Rhena melongo. Apa? Dia ngga salah dengar kah? Tanpa sadar, kedua tangannya terangkat untuk memegang pipinya. “Masa sih?” ujarnya pelan.

Shesyan tertawa. Diusapnya sekilas pucuk kepala Rhena. “Becanda kok..”

Rhena kembali bengong. Rona merah yang tadi sempat menghilang kini kembali lagi. Sejak kapan Shesyan dengan gampangnya becandain dia? Dan sejak kapan skinship itu jadi hal yang lumrah untuknya? Tapi.. Rhena melirik Shesyan yang juga melihat dirinya sambil tersenyum. Rhena memalingkan wajahnya dan ikut tersenyum. Bukannya dia tidak suka Shesyan yang seperti ini sih..

***

Peter sedang berjalan bersama kedua orang tuanya di H-1 Valentine. Mama dan Papanya berjalan di depan sedangkan Peter sendiri di belakang mereka sambil memainkan hpnya. Tadi Mamanya mengajak dinner di luar tapi karena jam baru menunjukkan jam 6 lewat, mereka pun jalan-jalan keliling mall dulu. Peter sih ngikut-ngikut saja.. Mamanya lihat baju di outlet A, dia ikut berhenti walaupun tidak ikut masuk. Papanya lihat jam tangan, dia juga ikut berhenti. Seperti sekarang, ketika Mamanya masuk ke toko cokelat, dia berhenti berjalan tapi tidak ikut masuk ke dalam. Hanya Mama dan Papanya yang masuk ke toko cokelat itu. Mungkin mereka mau beli cokelat untuk dibagikan di kantor mereka besok.

Peter menunggu di dekat etalase berisi beraneka macam jenis kue dan cokelat. Ia masih bermain game di hpnya ketika sudut matanya melihat wajah yang familiar dengannya. Ia mengalihkan pandangannya tapi langsung menoleh lagi ke layar hpnya. Ia berdecak. “Sial, kalah!” gerutunya. Ia me-lock dan memasukkan hpnya ke saku celana, kemudian menoleh ke arah sumber yang mengganggu konsentrasinya tadi. Cewek itu masih di sana, melihat-lihat isi etalase. Ia membelakangi Peter.

"Ree.” Panggil Peter sambil menghampiri cewek itu.
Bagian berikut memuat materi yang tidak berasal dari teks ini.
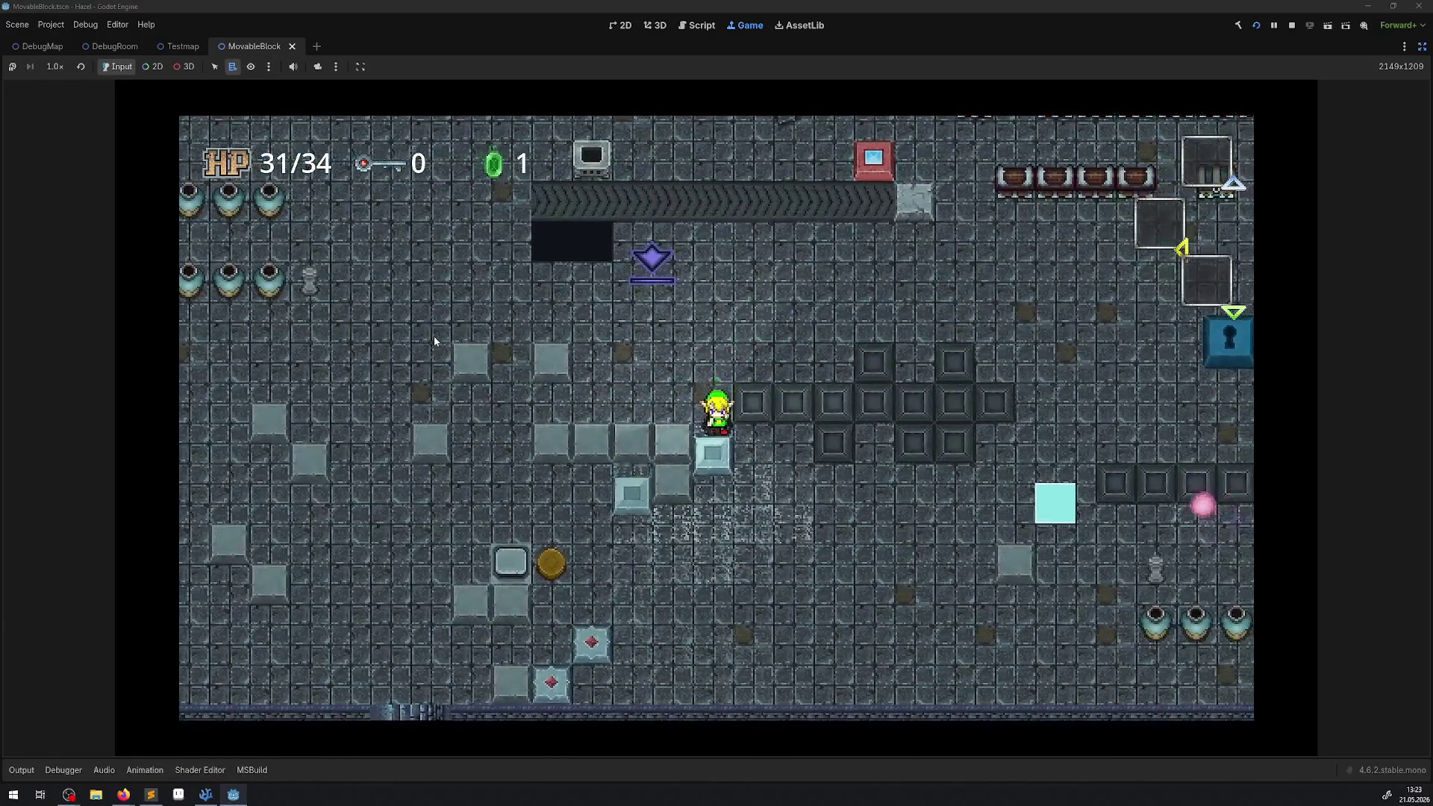
pyautogui.press('Down')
Cewek itu menoleh dan seketika Peter terpaku. Awal ia lihat tadi, ia sangka itu Rhena. Tapi sekarang setelah cewek itu menoleh, ia langsung tahu kalau itu bukan Rhena. Hanya perawakan dan wajahnya yang mirip dengan Rhena. Sangat mirip malah. Satu lagi, ia kira batik yang dipakainya adalah baju batik biasa. Namun sekarang dia bisa lihat kalau batik yang dipakainya itu ternyata batik SMP. Ada tulisan SMP Bintang di kantung bajunya. Peter jadi bingung sendiri. Kenapa juga dia menoleh saat dipanggil ‘Ree’?

"Eng, Rhena?” Merasa sudah terlanjur, Peter kembali memanggilnya. Kali ini bukan hanya dengan nama panggilan.

"Oh, sorry.. Gue bukan Rhena.” Sahut cewek itu sambil tersenyum.

Peter termangu. Senyum dan suaranya sangat, sangat familiar dengannya. “Yakin?” Pertanyaan aneh Peter keluar dari mulutnya begitu saja. Biasanya jika bertemu orang, disapa, dan ternyata salah orang, kita akan langsung minta maaf dan pergi. Ini malah ditanya yakin atau ngga dia bukan orang yang dimaksud.

Cewek itu bengong sesaat, tapi kemudian tertawa. “Yakin. Nama gue bukan Rhena.” Ujarnya. Ia mengernyitkan dahinya. “Jangan bilang itu modus baru buat kenalan sama cewek.” Lanjutnya sambil mengulum senyum.

"Ngga!” bantah Peter langsung. “Bukan, ngga. Gue ngga maksud.. Bukan itu. Gue..” Peter menghela napas. Kenapa dia jadi gugup gini? “Sorry.” Hanya kata-kata itu yang akhirnya bisa terucap dari mulut Peter.

"Peter!” Panggilan dari Mamanya membuatnya mengalihkan pandangannya. Ia melihat Mamanya menghampiri dirinya. Beliau tersenyum pada cewek di depan Peter itu. “Temen kamu?” tanya Beliau pada anaknya.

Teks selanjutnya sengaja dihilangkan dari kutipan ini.